Division of General Medicine, Beth Israel Deaconess Medical Center, Boston, Massachusetts.
Depression Clinical and Research Program, Department of Psychiatry, Massachusetts General Hospital and Harvard Medical School, Boston, Massachusetts.
Semin Neurol. 2022 Apr;42(2):123-135. doi: 10.1055/s-0042-1742287. Epub 2022 Feb 9.
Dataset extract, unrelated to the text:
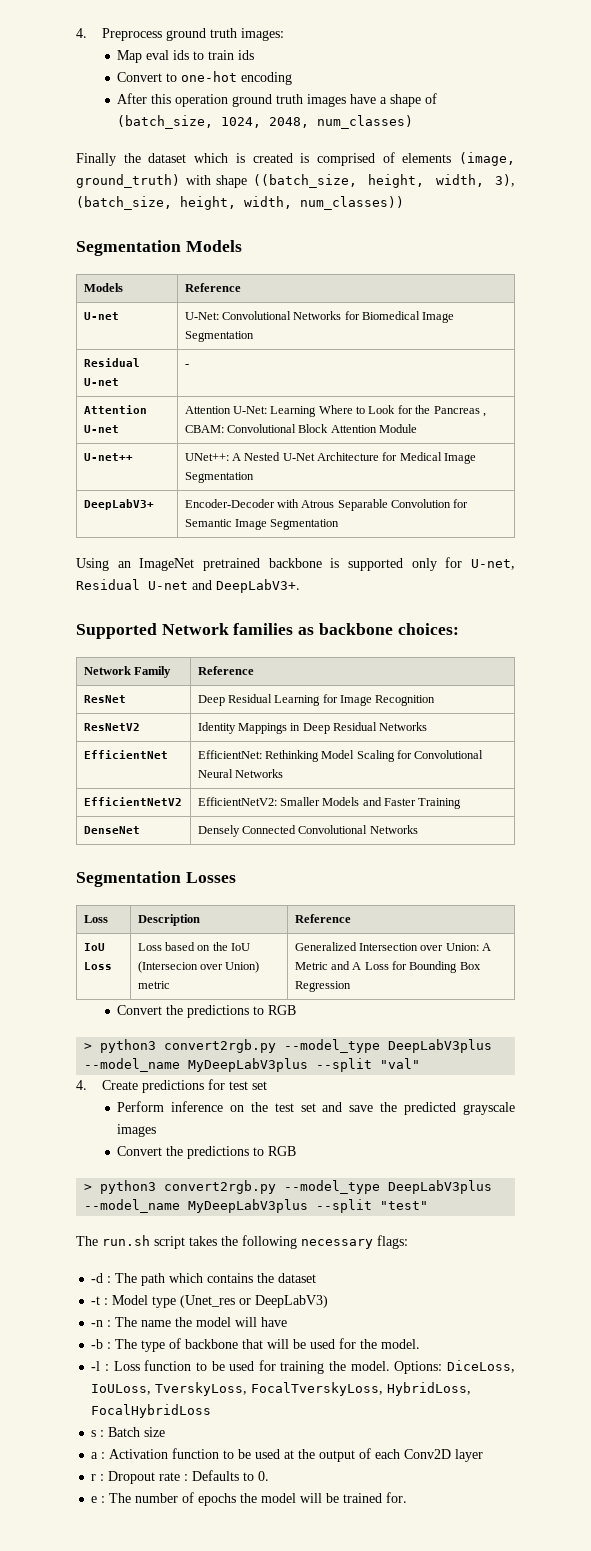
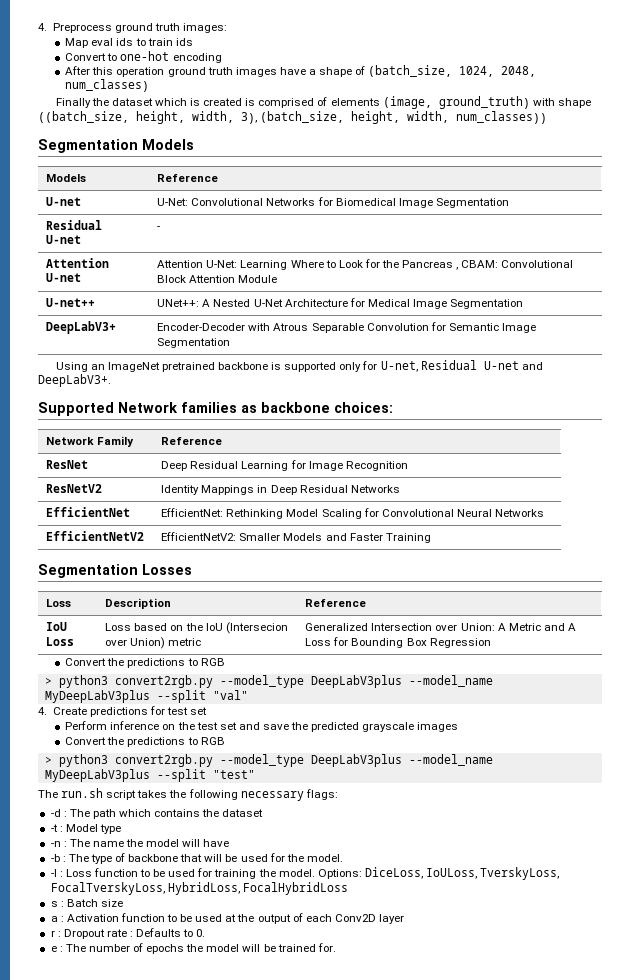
[83,826,140,834] [197,825,418,837] // DenseNet | Densely Connected Convolutional Networks -> (431, 538) none
[180,1295,329,1308] (Unet_res or DeepLabV3) -> (121, 829) none

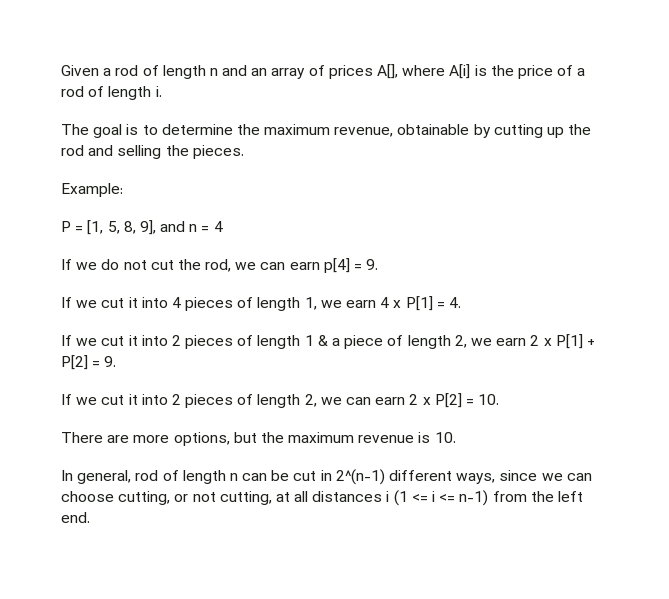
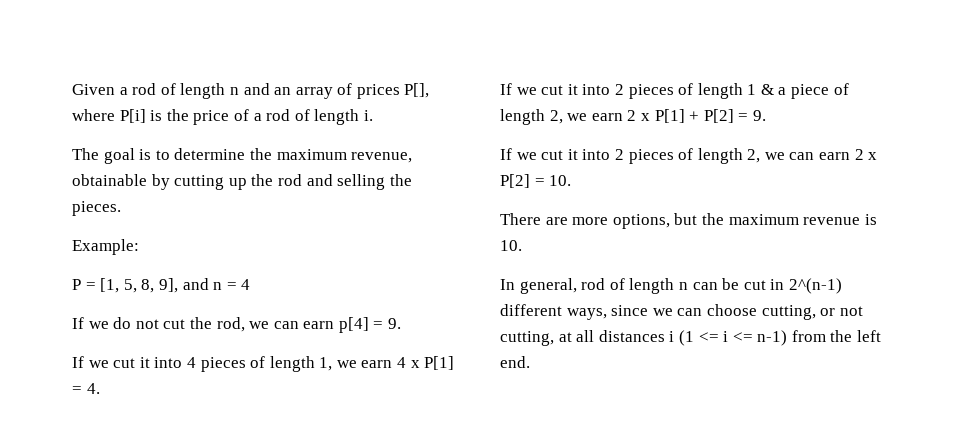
[377,64,471,79] A[], where A[i] -> [404,83,430,98] [72,109,146,123] P[], where P[i]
A growing body of research suggests that meditative- and mindfulness-focused interventions may improve neuropsychiatric symptoms that commonly occur in a range of neurological disorders. In this article, the principles of meditation and mindfulness are first defined, as well as briefly describing the neurobiological mechanisms implicated in these interventions. Thereafter, a range of meditative- and mindfulness-focused interventions are detailed, along with their supporting evidence to treat neuropsychiatric symptoms in neurological conditions (e.g., headache, movement disorders, chronic pain, etc.). Overall, these interventions warrant further investigation among individuals with neurological conditions. When recommending these interventions, health care professionals must consider a combination of structural (e.g., insurance reimbursement) and patient factors (e.g., ability to tolerate a group setting).
越来越多的研究表明,冥想和正念为重点的干预措施可能会改善神经精神症状,这些症状通常发生在一系列神经疾病中。在这篇文章中,首先定义了冥想和正念的原则,并简要描述了这些干预措施所涉及的神经生物学机制。此后,详细介绍了一系列以冥想和正念为重点的干预措施,以及它们在治疗神经精神症状方面的支持证据,这些神经精神症状存在于神经疾病中(例如,头痛、运动障碍、慢性疼痛等)。总的来说,这些干预措施值得在神经疾病患者中进一步研究。在推荐这些干预措施时,医疗保健专业人员必须考虑结构因素(例如,保险报销)和患者因素(例如,能否耐受小组环境)的综合因素。